The Egyptian authorities launched intense searches of inmates in prisons, especially in Tora’s central prison area. This campaign included stripping the detainees’ belongings and allowing very few blankets and clothes. This campaign came in the wake of the Egyptian authorities announcing the killing of 4 detainees, claiming that they had tried to escape from the high-security Scorpion prison.
Egyptian detainees told Egypt Watch that the Prisons Authority intensified the stripping campaigns inside Tora Reception Prison and took from the detainees all the electric heaters they used to prepare food, spoons, cups, and cooking tools and razors. The Prisons Authority only allowed very few pieces of clothes and blankets that don’t protect from the winter cold. Human rights organizations said that the searches and stripping of belongings included other prisons in Tora, including Scorpion and several other prisons.
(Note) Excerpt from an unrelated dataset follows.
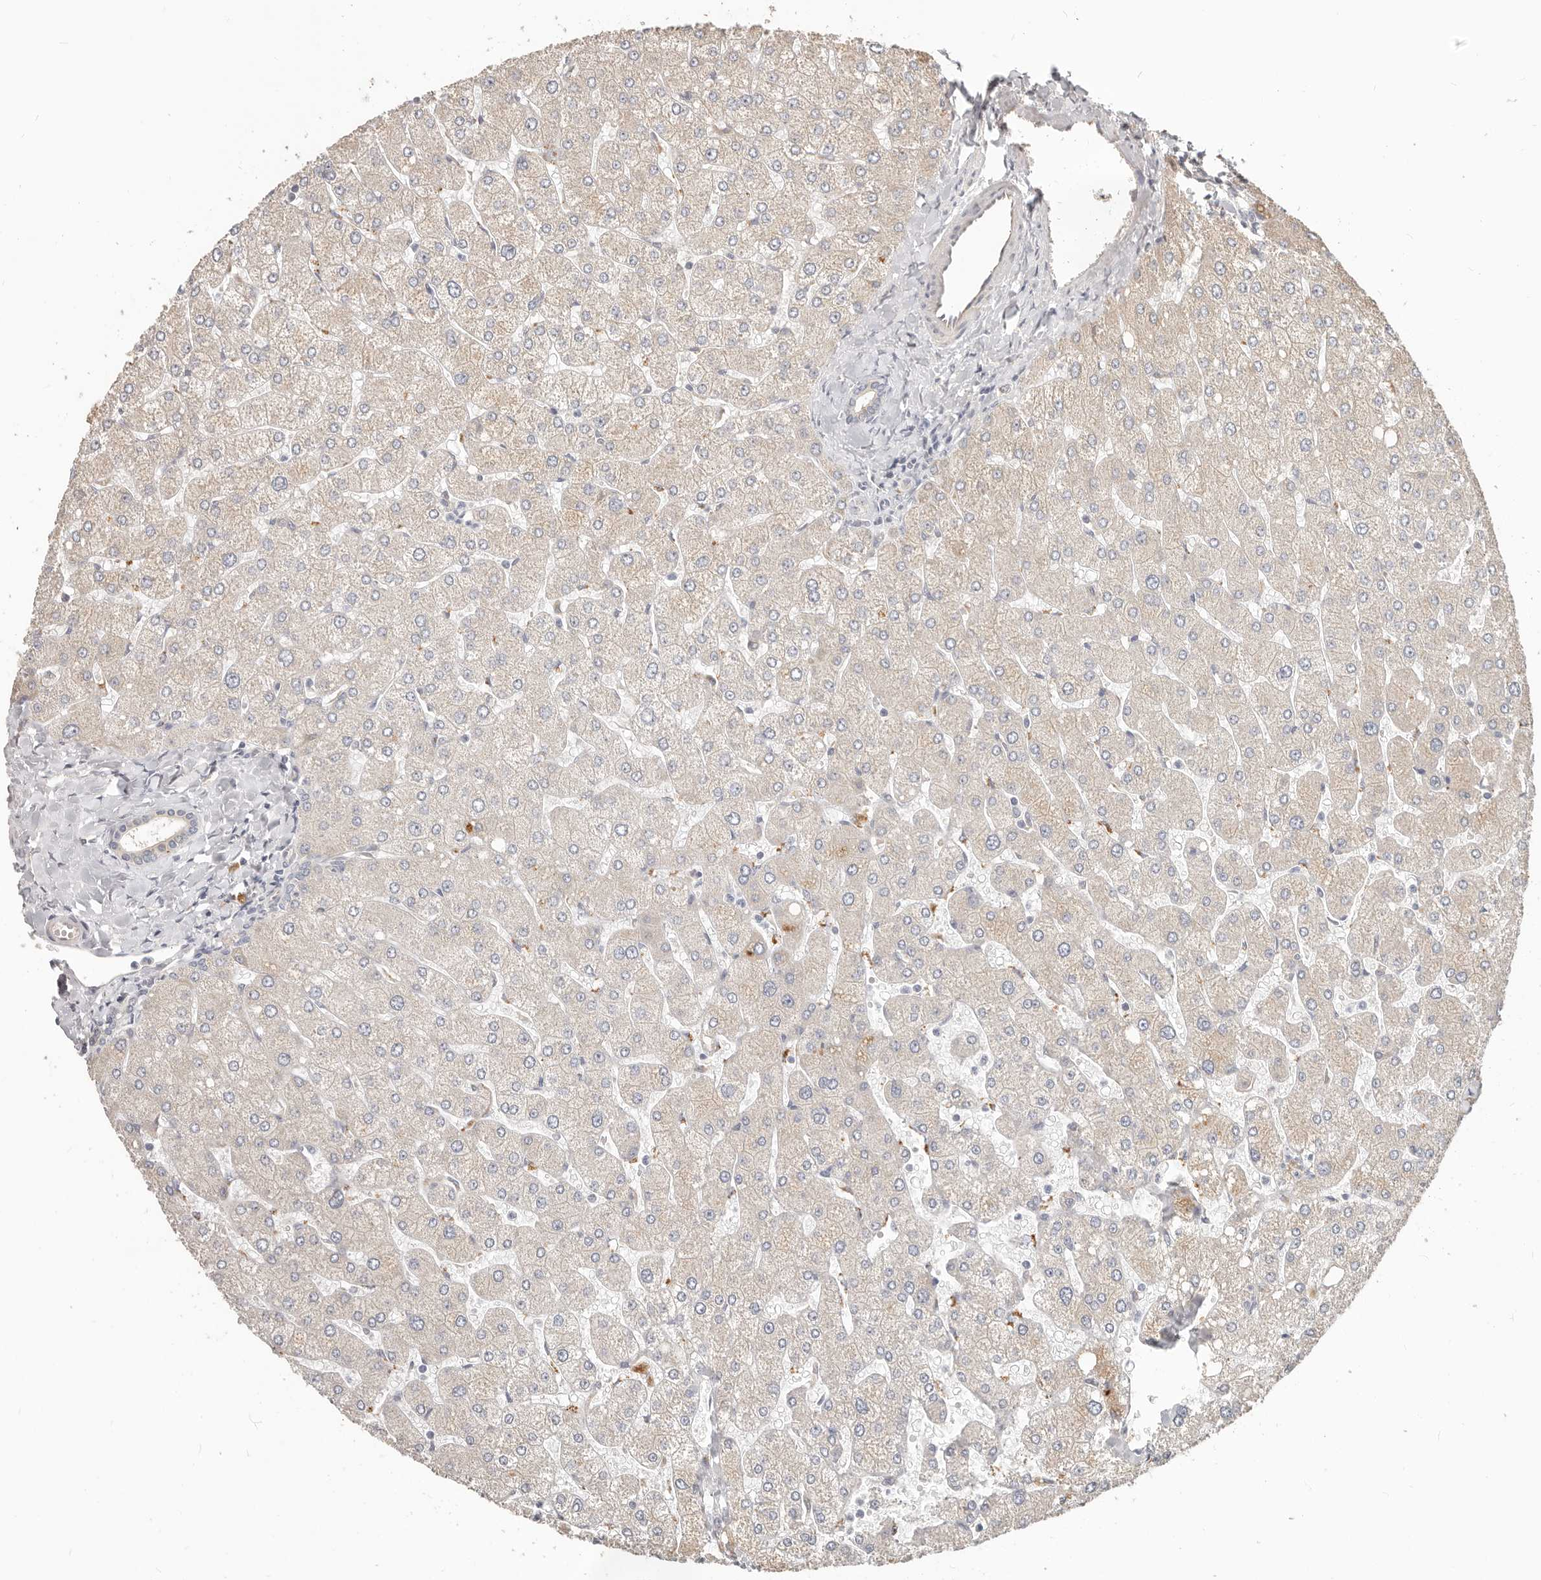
{"staining": {"intensity": "negative", "quantity": "none", "location": "none"}, "tissue": "liver", "cell_type": "Cholangiocytes", "image_type": "normal", "snomed": [{"axis": "morphology", "description": "Normal tissue, NOS"}, {"axis": "topography", "description": "Liver"}], "caption": "This photomicrograph is of benign liver stained with IHC to label a protein in brown with the nuclei are counter-stained blue. There is no staining in cholangiocytes. (Stains: DAB immunohistochemistry with hematoxylin counter stain, Microscopy: brightfield microscopy at high magnification).", "gene": "MTFR2", "patient": {"sex": "male", "age": 55}}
The families of the Egyptian detainees expressed their fears that their relatives might suffer from severe cold. One detainee’s wife confirmed that her husband used to turn on the electric heaters in the cold nights, trying to keep the cell warm. One detainees’ father said that the prison administration refuses to bring in heavy blankets and only allows light blankets that do not protect them from the harsh winter. The stripping of blankets and electric heaters for the detainees means that they will not be able to eat hot meals or warm themselves up. In January 2020, the detained Egyptian journalist Mahmoud Abdel-Majeed Mahmoud Saleh died due to suffering the severe cold.
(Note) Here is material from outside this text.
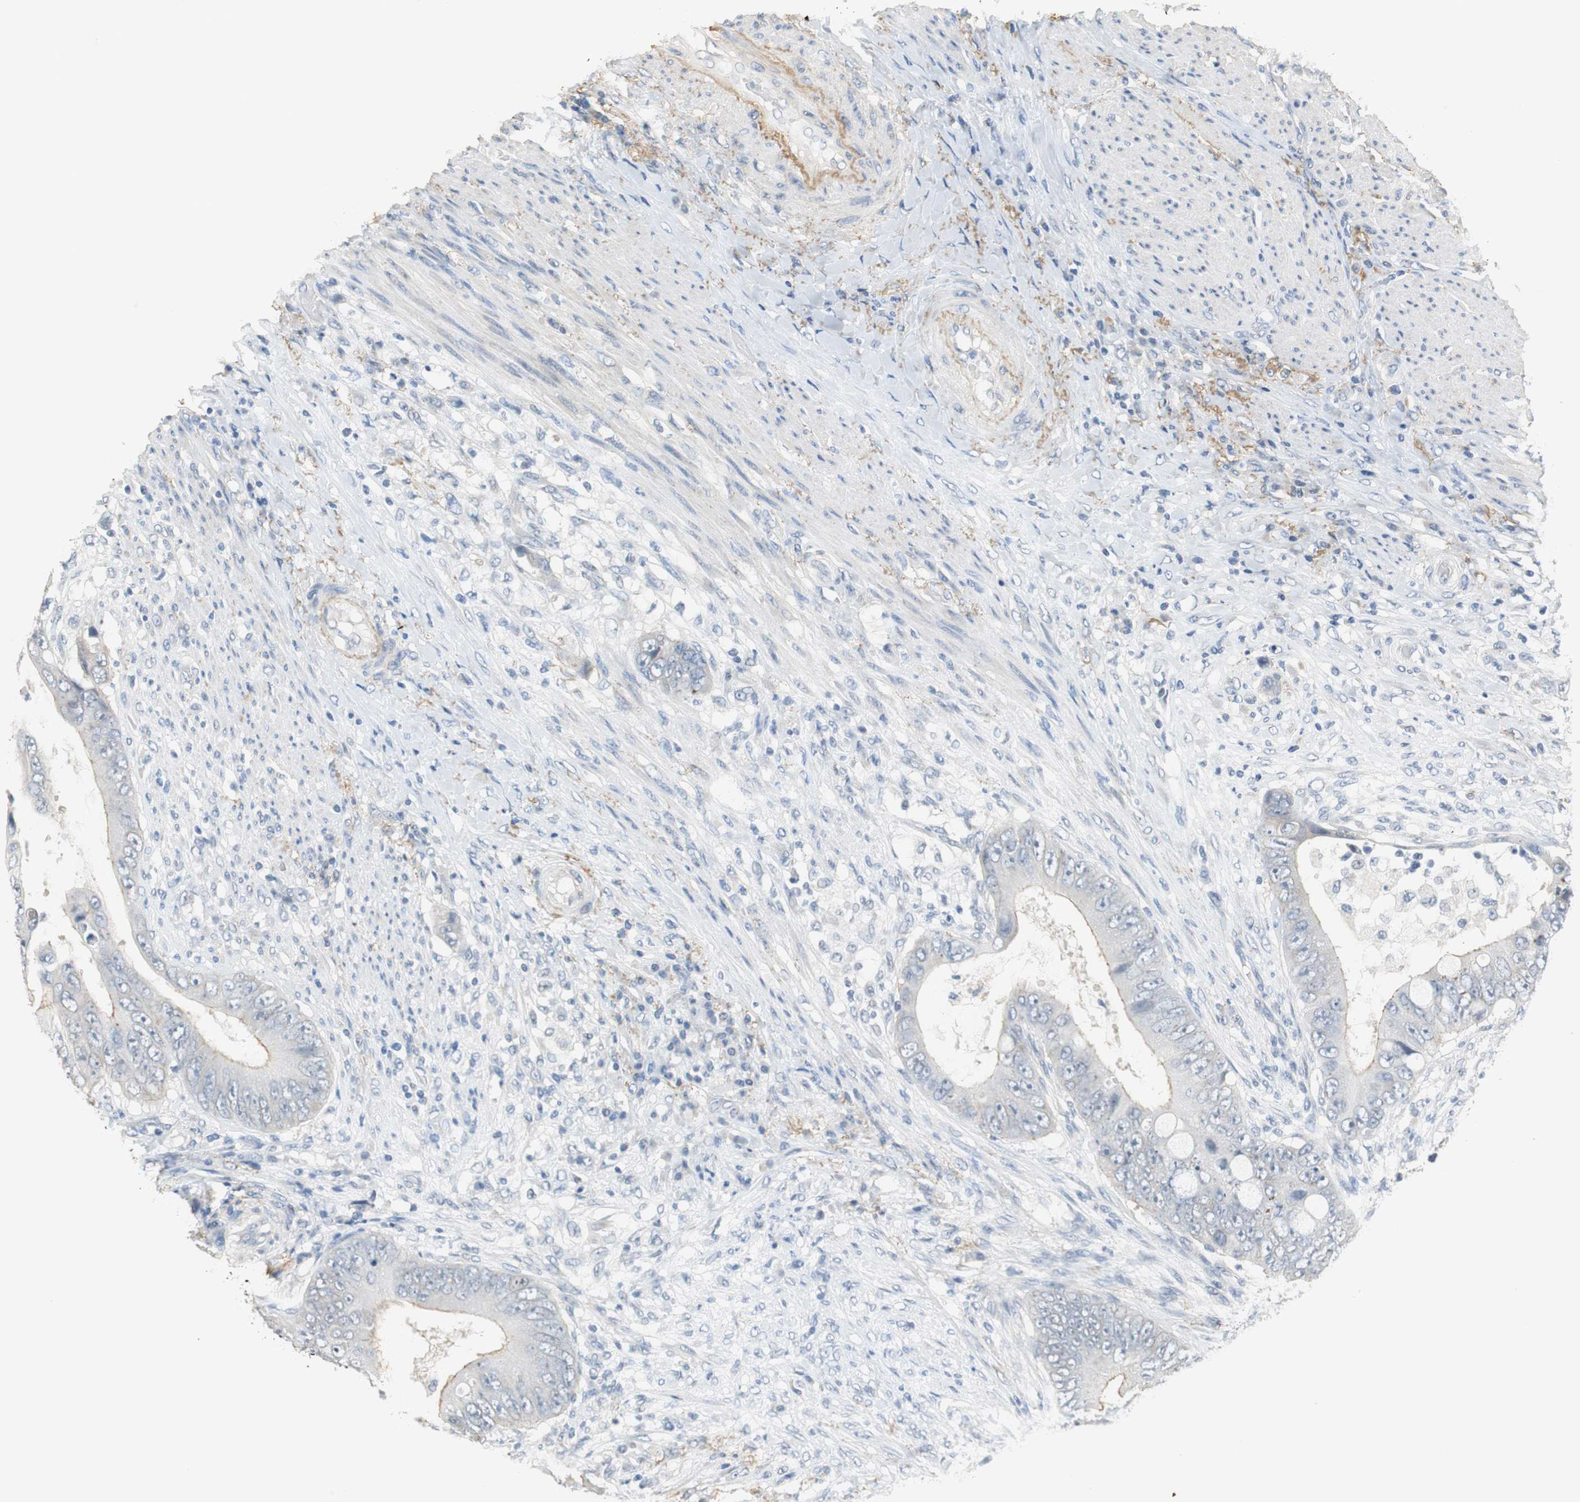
{"staining": {"intensity": "negative", "quantity": "none", "location": "none"}, "tissue": "colorectal cancer", "cell_type": "Tumor cells", "image_type": "cancer", "snomed": [{"axis": "morphology", "description": "Adenocarcinoma, NOS"}, {"axis": "topography", "description": "Rectum"}], "caption": "IHC micrograph of neoplastic tissue: human adenocarcinoma (colorectal) stained with DAB displays no significant protein positivity in tumor cells.", "gene": "MUC7", "patient": {"sex": "female", "age": 77}}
Human rights activists in Egypt have said that the Egyptian detainee, Mahmoud Abdel Majeed Mahmoud Saleh, died in his cell in the notorious Scorpion wing of Tora Prison, south of Cairo, as a result of medical negligence and severe cold. Mahmoud Abdel Majeed Saleh, 46, born on October 14, 1973, worked in the field of media, printing, and publishing, and is the eldest child. During his detention, his mother died in 2015 from grief, according to social media pages related to political detainees in Egypt. Mahmoud Abdel Majeed has four children, the eldest is called Nadia and is in the third secondary class, then Noor al-Din is in the first secondary class, and after him, Abdel Majeed is in the first grade preparatory, and the youngest, Suhaila, in the fifth grade of elementary school.
Human rights activists say that the prison administration has prevented the entry of blankets and winter clothes for political detainees and left them to suffer the cold in the winter. According to former detainees in the notorious Scorpion wing, the cells are poorly ventilated, but their windows with iron bars do not close, and the humidity rises, and they become refrigerators in the winter.
Mahmoud Abdel Majeed was not in a critical medical condition, but the severe cold claimed his life, according to human rights activists. The prison administration did not transfer him to the hospital, in short: “They let him die in the cold.” Thee detainees’ families fear that the new Egyptian measures may leave thousands of political detainees vulnerable to Mahmoud’s fate.